American Ambassador David Friedman and Prime Minister Benjamin Netanyahu and their wives were hosted by Commander David Coles, and the speeches emphasized the close relations between the United States and Israel — specifically, between the two navies.
Amid the comradery, however, it was noted that the ceremony was the first U.S. port visit to Ashdod in twenty years.
The naval base at Haifa has seen more action. Most recently, in June, the guided-missile destroyer USS Donald Cook visited, following March visits by the amphibious assault ship USS Iwo Jima and the Blue Ridge-class command and control ship USS Mount Whitney.

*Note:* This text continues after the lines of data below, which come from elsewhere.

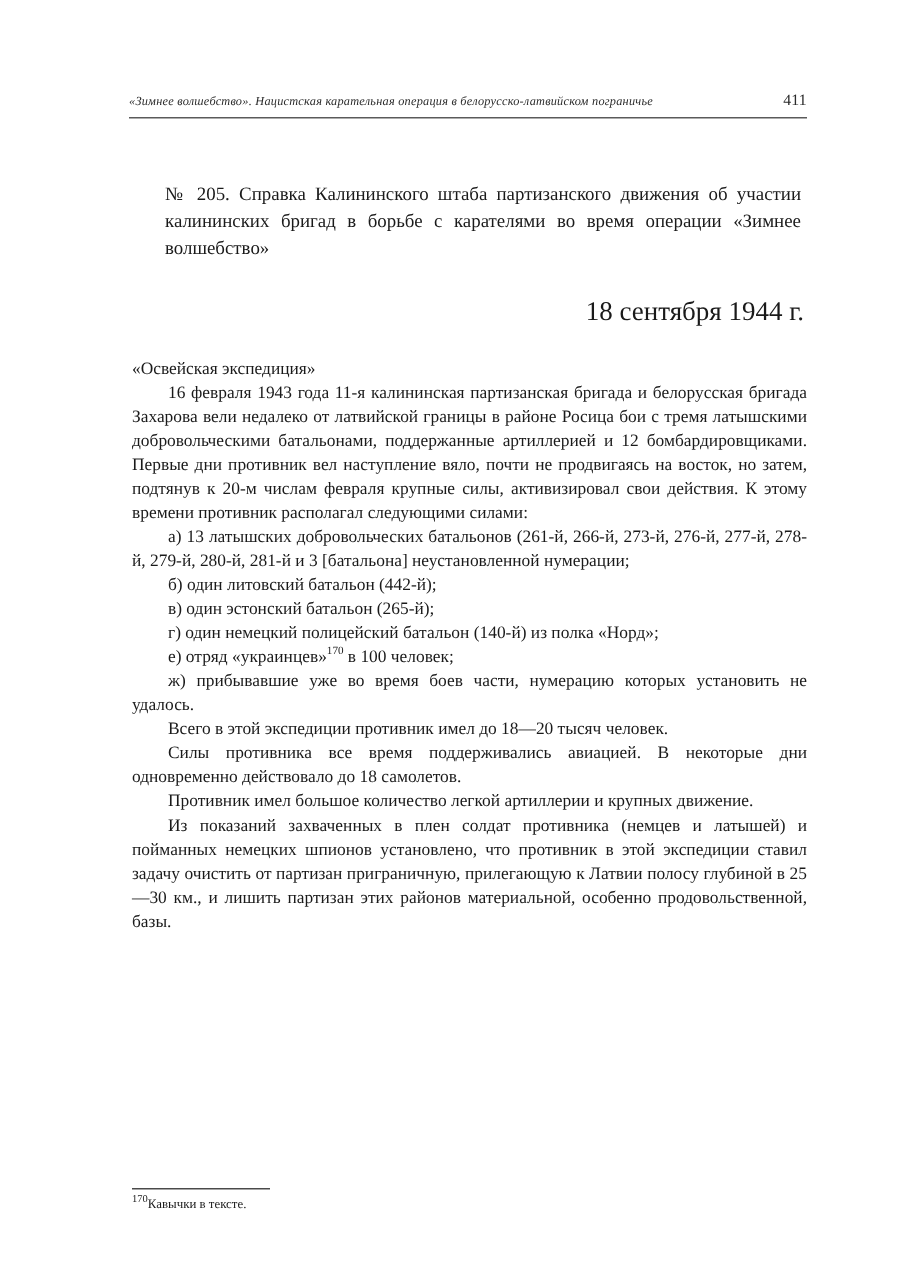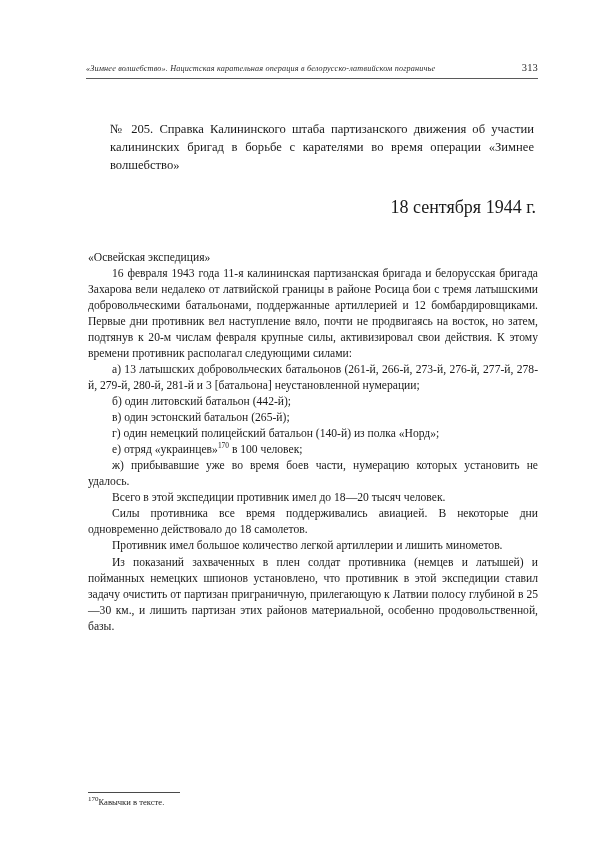--- a/index.html
+++ b/index.html
@@ -52,21 +52,21 @@
     padding-left: 22px;
     padding-right: 4px;
   }
   .doc-date {
     margin-top: 22px;
     text-align: right;
     font-size: 18px;
     padding-right: 2px;
   }
   .body-text {
-    margin-top: 32px;
+    margin-top: 20px;
     font-size: 11.6px;
     line-height: 1.385;
     text-align: justify;
     text-justify: inter-word;
     hyphens: manual;
   }
   .body-text p {
     margin: 0;
     text-indent: 24px;
   }
@@ -98,39 +98,39 @@
     line-height: 0;
   }
 </style>
 </head>
 <body>
 
 <div class="page">
 
   <div class="runhead">
     <div class="runhead-title">«Зимнее волшебство». Нацистская карательная операция в белорусско-латвийском пограничье</div>
-    <div class="runhead-page">313</div>
+    <div class="runhead-page">411</div>
   </div>
 
   <div class="doc-title">№ 205. Справка Калининского штаба партизанского движения об участии калининских бригад в борьбе с карателями во время операции «Зимнее волшебство»</div>
 
   <div class="doc-date">18 сентября 1944 г.</div>
 
   <div class="body-text">
     <p class="noindent">«Освейская экспедиция»</p>
     <p>16 февраля 1943 года 11-я калининская партизанская бригада и белорусская бригада Захарова вели недалеко от латвийской границы в районе Росица бои с тремя латышскими добровольческими батальонами, поддержанные артиллерией и 12 бомбардировщиками. Первые дни противник вел наступление вяло, почти не продвигаясь на восток, но затем, подтянув к 20-м числам февраля крупные силы, активизировал свои действия. К этому времени противник располагал следующими силами:</p>
     <p>а) 13 латышских добровольческих батальонов (261-й, 266-й, 273-й, 276-й, 277-й, 278-й, 279-й, 280-й, 281-й и 3 [батальона] неустановленной нумерации;</p>
     <p>б) один литовский батальон (442-й);</p>
     <p>в) один эстонский батальон (265-й);</p>
     <p>г) один немецкий полицейский батальон (140-й) из полка «Норд»;</p>
     <p>е) отряд «украинцев»<sup class="fnref">170</sup> в 100 человек;</p>
     <p>ж) прибывавшие уже во время боев части, нумерацию которых установить не удалось.</p>
     <p>Всего в этой экспедиции противник имел до 18—20 тысяч человек.</p>
     <p>Силы противника все время поддерживались авиацией. В некоторые дни одновременно действовало до 18 самолетов.</p>
-    <p>Противник имел большое количество легкой артиллерии и лишить минометов.</p>
+    <p>Противник имел большое количество легкой артиллерии и крупных движение.</p>
     <p>Из показаний захваченных в плен солдат противника (немцев и латышей) и пойманных немецких шпионов установлено, что противник в этой экспедиции ставил задачу очистить от партизан приграничную, прилегающую к Латвии полосу глубиной в 25—30 км., и лишить партизан этих районов материальной, особенно продовольственной, базы.</p>
   </div>
 
   <div class="footnote">
     <div class="footnote-rule"></div>
     <div class="footnote-text"><sup>170</sup><span>Кавычки в тексте.</span></div>
   </div>
 
 </div>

In that context, however, when the aircraft carrier USS George H.W. Bush docked in Haifa in July 2017, it was the first carrier visit to an Israeli port since the USS Dwight D. Eisenhower in April 2000.
The 1980s and 1990s were the heyday of the Sixth Fleet in Haifa. American ships did repairs at Israel Shipyards and brought the first Marines for training in Israel. The American government paid to refurbish the shipyards to enable them to handle the fleet’s larger ships. A well-used USO facility opened in Haifa in 1984 and the sailors contributed about $1 million a day to the Israeli tourist economy.
In 2000, however, after the bombing of the USS Cole near Yemen, liberty for American sailors in the Middle East was largely curtailed — in Israel as well as in countries that posed an overt threat to American interests.